### WORK REQUIRED:
Please give back the listing below word for word, without the images.

### RECORDS FOR PROCESSING:
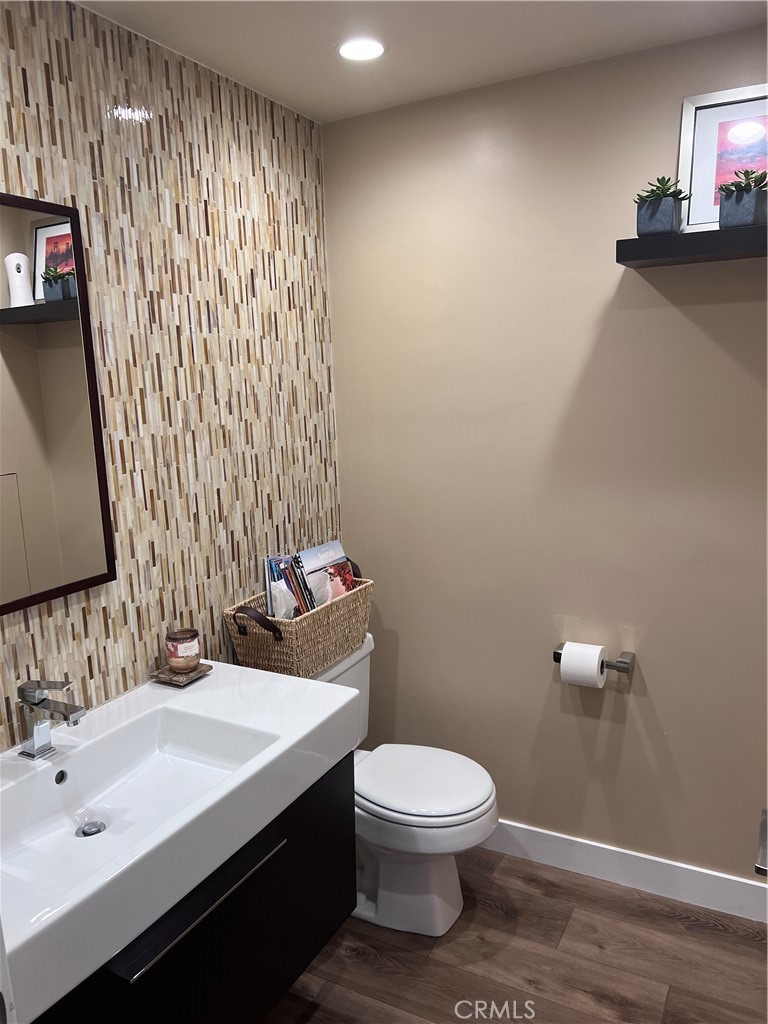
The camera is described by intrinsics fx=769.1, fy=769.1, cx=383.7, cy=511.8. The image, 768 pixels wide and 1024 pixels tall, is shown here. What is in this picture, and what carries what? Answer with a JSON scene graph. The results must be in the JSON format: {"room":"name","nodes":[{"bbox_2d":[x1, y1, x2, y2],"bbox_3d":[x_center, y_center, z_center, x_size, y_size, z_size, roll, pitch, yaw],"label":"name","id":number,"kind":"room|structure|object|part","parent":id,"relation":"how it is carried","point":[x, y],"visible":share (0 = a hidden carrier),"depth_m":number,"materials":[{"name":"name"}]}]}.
{"room":"bathroom","nodes":[
{"label":"bathroom","id":0,"kind":"room"},
{"bbox_2d":[0,0,342,751],"bbox_3d":[-0.816,0.142,1.610,0.109,2.441,2.715,4,12,28],"label":"tiled wall","id":1,"kind":"structure","parent":0,"point":[180,207],"depth_m":1.97,"materials":[{"name":"tile"}]},
{"bbox_2d":[0,192,115,615],"bbox_3d":[-0.804,-0.196,1.468,0.024,0.832,0.627,4,12,28],"label":"mirror","id":2,"kind":"object","parent":1,"relation":"attached to","point":[47,584],"visible":1,"depth_m":1.63,"materials":[{"name":"mirror"}]},
{"bbox_2d":[34,755,353,1023],"bbox_3d":[-0.522,0.891,1.544,0.519,0.487,1.081,4,12,28],"label":"vanity cabinet","id":3,"kind":"object","parent":1,"relation":"attached to","point":[300,945],"visible":0.56,"depth_m":1.56,"materials":[{"name":"black wood"}]},
{"bbox_2d":[0,660,363,1021],"bbox_3d":[-0.521,0.578,1.519,0.546,0.127,1.033,4,12,28],"label":"sink","id":4,"kind":"object","parent":3,"relation":"on","point":[201,693],"visible":0.9,"depth_m":1.53,"materials":[{"name":"white ceramic"}]},
{"bbox_2d":[15,678,85,758],"bbox_3d":[-0.671,0.414,1.551,0.169,0.163,0.056,4,12,28],"label":"faucet","id":5,"kind":"object","parent":4,"relation":"on","point":[30,687],"visible":0.99,"depth_m":1.55,"materials":[{"name":"silver metal"}]},
{"bbox_2d":[75,820,106,837],"bbox_3d":[-0.599,0.653,1.576,0.058,0.013,0.057,4,12,28],"label":"sink drain","id":6,"kind":"object","parent":4,"relation":"in","point":[85,833],"visible":0.71,"depth_m":1.58,"materials":[{"name":"silver metal"}]},
{"bbox_2d":[149,661,212,686],"bbox_3d":[-0.515,0.411,1.963,0.111,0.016,0.116,4,12,28],"label":"coaster","id":7,"kind":"object","parent":4,"relation":"on","point":[201,672],"visible":0.71,"depth_m":1.93,"materials":[{"name":"brown stone"}]},
{"bbox_2d":[165,627,200,672],"bbox_3d":[-0.516,0.353,1.977,0.084,0.092,0.084,4,12,28],"label":"candle jar","id":8,"kind":"object","parent":7,"relation":"on","point":[184,655],"visible":0.99,"depth_m":1.95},
{"bbox_3d":[-0.337,0.742,1.495,0.042,0.022,0.402,4,12,28],"label":"bar handle","id":9,"kind":"part","parent":3,"relation":"part of","materials":[{"name":"metal"}]},
{"bbox_2d":[75,0,767,122],"bbox_3d":[0.131,-1.017,0.786,2.510,0.104,2.835,4,12,28],"label":"ceiling","id":10,"kind":"structure","parent":0,"point":[233,59],"depth_m":1.89,"materials":[{"name":"beige paint"}]},
{"bbox_2d":[336,38,387,61],"bbox_3d":[-0.057,-1.170,1.947,0.137,0.006,0.137,4,12,28],"label":"recessed light","id":11,"kind":"object","parent":10,"relation":"in","point":[370,48],"visible":0.99,"depth_m":1.94,"materials":[{"name":"white"}]},
{"bbox_2d":[261,845,767,1023],"bbox_3d":[0.105,1.487,1.155,2.247,0.098,3.142,4,12,28],"label":"floor","id":12,"kind":"structure","parent":0,"point":[488,911],"depth_m":2.13,"materials":[{"name":"brown wood"}]},
{"bbox_2d":[307,633,498,936],"bbox_3d":[-0.011,0.840,2.347,0.725,0.772,0.486,4,12,28],"label":"toilet","id":13,"kind":"object","parent":12,"relation":"on","point":[454,900],"visible":0.55,"depth_m":2.25,"materials":[{"name":"white ceramic"}]},
{"bbox_2d":[223,569,373,676],"bbox_3d":[-0.238,0.322,2.332,0.237,0.255,0.510,4,12,28],"label":"wicker basket","id":14,"kind":"object","parent":13,"relation":"on","point":[292,640],"visible":0.72,"depth_m":2.18,"materials":[{"name":"wicker"}]},
{"bbox_3d":[-0.347,0.304,2.106,0.128,0.085,0.057,4,12,28],"label":"handle","id":15,"kind":"part","parent":14,"relation":"part of","materials":[{"name":"brown leather"}]},
{"bbox_2d":[264,552,318,620],"bbox_3d":[-0.267,0.264,2.306,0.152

### REPLY TO THE TASK:
The camera is described by intrinsics fx=769.1, fy=769.1, cx=383.7, cy=511.8. The image, 768 pixels wide and 1024 pixels tall, is shown here. What is in this picture, and what carries what? Answer with a JSON scene graph. The results must be in the JSON format: {"room":"name","nodes":[{"bbox_2d":[x1, y1, x2, y2],"bbox_3d":[x_center, y_center, z_center, x_size, y_size, z_size, roll, pitch, yaw],"label":"name","id":number,"kind":"room|structure|object|part","parent":id,"relation":"how it is carried","point":[x, y],"visible":share (0 = a hidden carrier),"depth_m":number,"materials":[{"name":"name"}]}]}.
{"room":"bathroom","nodes":[
{"label":"bathroom","id":0,"kind":"room"},
{"bbox_2d":[0,0,342,751],"bbox_3d":[-0.816,0.142,1.610,0.109,2.441,2.715,4,12,28],"label":"tiled wall","id":1,"kind":"structure","parent":0,"point":[180,207],"depth_m":1.97,"materials":[{"name":"tile"}]},
{"bbox_2d":[0,192,115,615],"bbox_3d":[-0.804,-0.196,1.468,0.024,0.832,0.627,4,12,28],"label":"mirror","id":2,"kind":"object","parent":1,"relation":"attached to","point":[47,584],"visible":1,"depth_m":1.63,"materials":[{"name":"mirror"}]},
{"bbox_2d":[34,755,353,1023],"bbox_3d":[-0.522,0.891,1.544,0.519,0.487,1.081,4,12,28],"label":"vanity cabinet","id":3,"kind":"object","parent":1,"relation":"attached to","point":[300,945],"visible":0.56,"depth_m":1.56,"materials":[{"name":"black wood"}]},
{"bbox_2d":[0,660,363,1021],"bbox_3d":[-0.521,0.578,1.519,0.546,0.127,1.033,4,12,28],"label":"sink","id":4,"kind":"object","parent":3,"relation":"on","point":[201,693],"visible":0.9,"depth_m":1.53,"materials":[{"name":"white ceramic"}]},
{"bbox_2d":[15,678,85,758],"bbox_3d":[-0.671,0.414,1.551,0.169,0.163,0.056,4,12,28],"label":"faucet","id":5,"kind":"object","parent":4,"relation":"on","point":[30,687],"visible":0.99,"depth_m":1.55,"materials":[{"name":"silver metal"}]},
{"bbox_2d":[75,820,106,837],"bbox_3d":[-0.599,0.653,1.576,0.058,0.013,0.057,4,12,28],"label":"sink drain","id":6,"kind":"object","parent":4,"relation":"in","point":[85,833],"visible":0.71,"depth_m":1.58,"materials":[{"name":"silver metal"}]},
{"bbox_2d":[149,661,212,686],"bbox_3d":[-0.515,0.411,1.963,0.111,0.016,0.116,4,12,28],"label":"coaster","id":7,"kind":"object","parent":4,"relation":"on","point":[201,672],"visible":0.71,"depth_m":1.93,"materials":[{"name":"brown stone"}]},
{"bbox_2d":[165,627,200,672],"bbox_3d":[-0.516,0.353,1.977,0.084,0.092,0.084,4,12,28],"label":"candle jar","id":8,"kind":"object","parent":7,"relation":"on","point":[184,655],"visible":0.99,"depth_m":1.95},
{"bbox_3d":[-0.337,0.742,1.495,0.042,0.022,0.402,4,12,28],"label":"bar handle","id":9,"kind":"part","parent":3,"relation":"part of","materials":[{"name":"metal"}]},
{"bbox_2d":[75,0,767,122],"bbox_3d":[0.131,-1.017,0.786,2.510,0.104,2.835,4,12,28],"label":"ceiling","id":10,"kind":"structure","parent":0,"point":[233,59],"depth_m":1.89,"materials":[{"name":"beige paint"}]},
{"bbox_2d":[336,38,387,61],"bbox_3d":[-0.057,-1.170,1.947,0.137,0.006,0.137,4,12,28],"label":"recessed light","id":11,"kind":"object","parent":10,"relation":"in","point":[370,48],"visible":0.99,"depth_m":1.94,"materials":[{"name":"white"}]},
{"bbox_2d":[261,845,767,1023],"bbox_3d":[0.105,1.487,1.155,2.247,0.098,3.142,4,12,28],"label":"floor","id":12,"kind":"structure","parent":0,"point":[488,911],"depth_m":2.13,"materials":[{"name":"brown wood"}]},
{"bbox_2d":[307,633,498,936],"bbox_3d":[-0.011,0.840,2.347,0.725,0.772,0.486,4,12,28],"label":"toilet","id":13,"kind":"object","parent":12,"relation":"on","point":[454,900],"visible":0.55,"depth_m":2.25,"materials":[{"name":"white ceramic"}]},
{"bbox_2d":[223,569,373,676],"bbox_3d":[-0.238,0.322,2.332,0.237,0.255,0.510,4,12,28],"label":"wicker basket","id":14,"kind":"object","parent":13,"relation":"on","point":[292,640],"visible":0.72,"depth_m":2.18,"materials":[{"name":"wicker"}]},
{"bbox_3d":[-0.347,0.304,2.106,0.128,0.085,0.057,4,12,28],"label":"handle","id":15,"kind":"part","parent":14,"relation":"part of","materials":[{"name":"brown leather"}]},
{"bbox_2d":[264,552,318,620],"bbox_3d":[-0.267,0.264,2.306,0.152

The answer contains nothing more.